9.3. Pursuant to clause 5, part 1, article 6 of the Federal Law of the Russian Federation “On Personal Data”, the processing of users’ Personal Data is carried out on the basis of the concluded Agreement with the User.

9.4. User Personal Data are stored in electronic form.

9.5. The preparation and storage of documents and information, including in electronic form, containing user Personal Data, including agreements with the User and documents (in paper and/or electronic form) provided by the user containing user Personal Data, is permitted.

9.6. Upon expiration or termination of the Agreement with the User, the user’s Personal Data are blocked in accordance with the requirements of the legislation of the Russian Federation.

9.7. In accordance with the requirements of the legislation of the Russian Federation, destruction of user Personal Data is carried out upon the expiry of 10 years from the date of expiration or termination of the Agreement with the user. Destruction of User Personal Data before the expiry of this period may be carried out on the basis of a written application by the User.

9.8. User Personal Data are used for the performance of the Agreement with the User, in connection with the conclusion of which the user’s Personal Data were obtained.

9.9. In case of change of information constituting the user’s Personal Data, the user is obliged to provide the updated information as soon as possible.

9.10. User Personal Data are subject to protection from their unlawful use or loss.

9.11. Protection of User Personal Data is ensured by:

preventing unauthorized access to processed user Personal Data;

  • preventing unauthorized modification, distortion, dissemination, blocking, destruction of processed user Personal Data;
  • ensuring confidentiality of processed User Personal Data.

9.12. Automatically collected information

The Company may collect and process information that is not personal data:

  • IP address
  • information on user interests on the Company Sites based on search queries entered by users of the Company Sites about goods sold and offered for sale by the Company for the purpose of providing relevant information to the Company’s clients when using the Company Sites, as well as summarizing and analyzing information on which sections of the Company Sites and which goods are most in demand among the Company’s clients;
  • processing and storage of search queries of users of the Company Sites for the purpose of summarizing and creating client statistics on the use of sections of the Company Sites.

The Company automatically receives certain types of information obtained in the process of user interaction with the Company Sites, e-mail correspondence, etc.
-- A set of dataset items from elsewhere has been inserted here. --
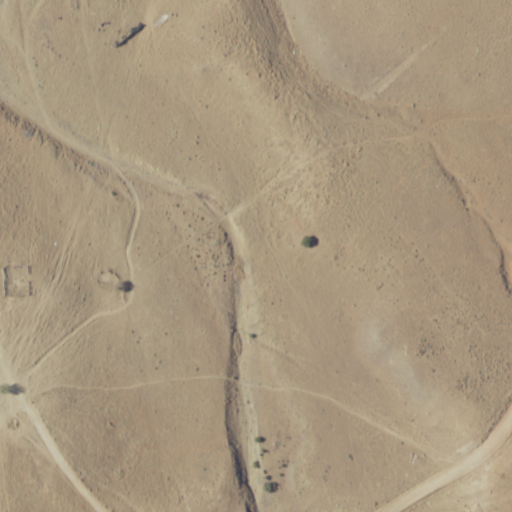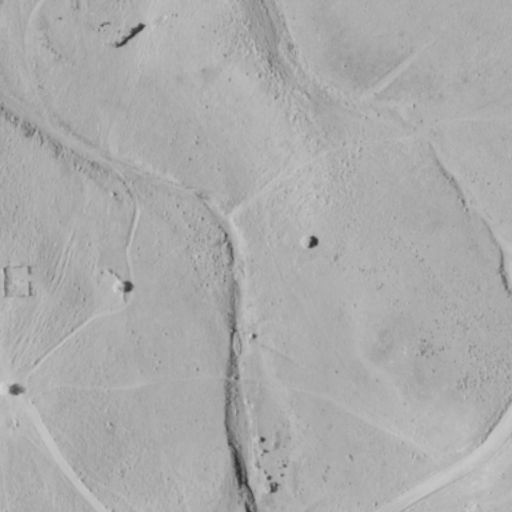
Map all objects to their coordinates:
road: (496, 436)
road: (496, 463)
road: (431, 484)
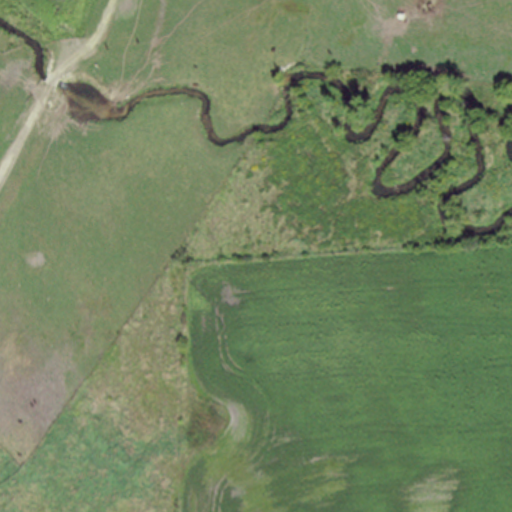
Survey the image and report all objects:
river: (42, 74)
road: (54, 90)
river: (416, 102)
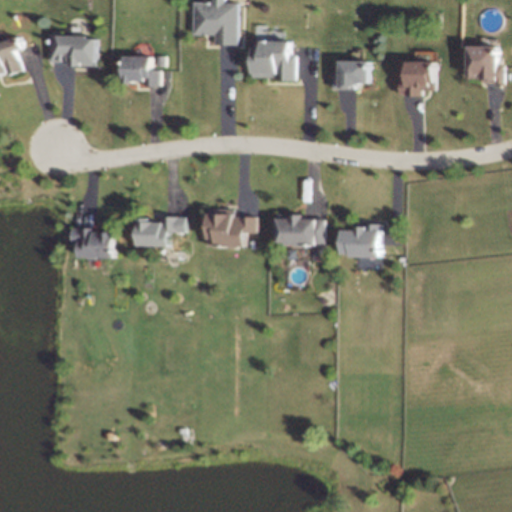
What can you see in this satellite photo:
building: (219, 20)
building: (220, 21)
building: (75, 49)
building: (76, 50)
building: (11, 55)
building: (14, 58)
building: (275, 59)
building: (278, 61)
building: (489, 63)
building: (493, 63)
building: (142, 69)
building: (148, 70)
building: (354, 73)
building: (358, 73)
building: (425, 75)
building: (421, 77)
road: (282, 147)
building: (232, 226)
building: (232, 227)
building: (162, 229)
building: (167, 229)
building: (302, 229)
building: (301, 230)
building: (97, 241)
building: (372, 241)
building: (100, 242)
building: (366, 245)
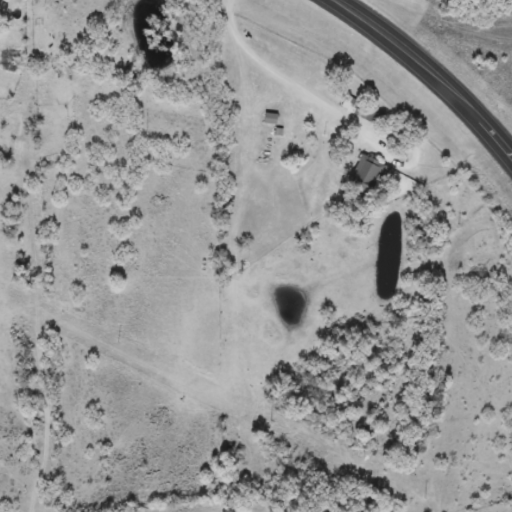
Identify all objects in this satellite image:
road: (428, 71)
building: (363, 112)
building: (268, 118)
building: (365, 177)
This concerns technologies and services such as web protocols, cookies, web beacons, as well as applications and tools of the indicated third party.

10. Use of Personal Data

10.1. The Company may use the provided Personal Data in accordance with the stated purposes of their collection with the consent of the data subject, if such consent is required in accordance with the requirements of the legislation of the Russian Federation in the field of Personal Data.

10.2. The Personal Data obtained in summarized and anonymized form may be used for a better understanding of the needs of users of the services provided by the Company and improvement of the quality of service, and for marketing purposes.

11. Transfer of Personal Data

11.1. The Company may entrust the processing of Personal Data to third parties only with the consent of the data subject.

11.2. Personal Data may also be transferred to third parties in the following cases:

  • In response to lawful requests from authorized state bodies, in accordance with laws, court decisions, etc.
  • Personal Data may not be transferred to third parties for marketing, commercial or similar purposes, except where the data subject has given prior consent.

12. Final provisions

12.1. This Policy is published on the Internet on one of the following sites: hadl.app or their subdomains.

12.2. Amendments to this Policy are made by posting the amended text of this Policy on the Internet on one of the following sites: hadl.app or their subdomains.